Description of the task →
Leaving all pictures aside, write out the records below precisely as given.
*** Opening of Extracted data ***
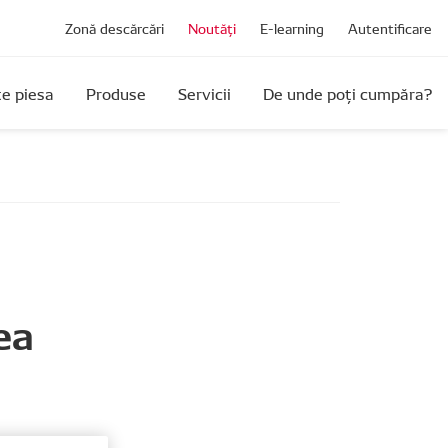
Zonă descărcări
Noutăți
E-learning
Autentificare
e piesa
Produse
Servicii
De unde poți cumpăra?
ea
*** Close of Extracted data ***
Result of this task →
Zonă descărcări
Noutăți
E-learning
Autentificare
e piesa
Produse
Servicii
De unde poți cumpăra?
ea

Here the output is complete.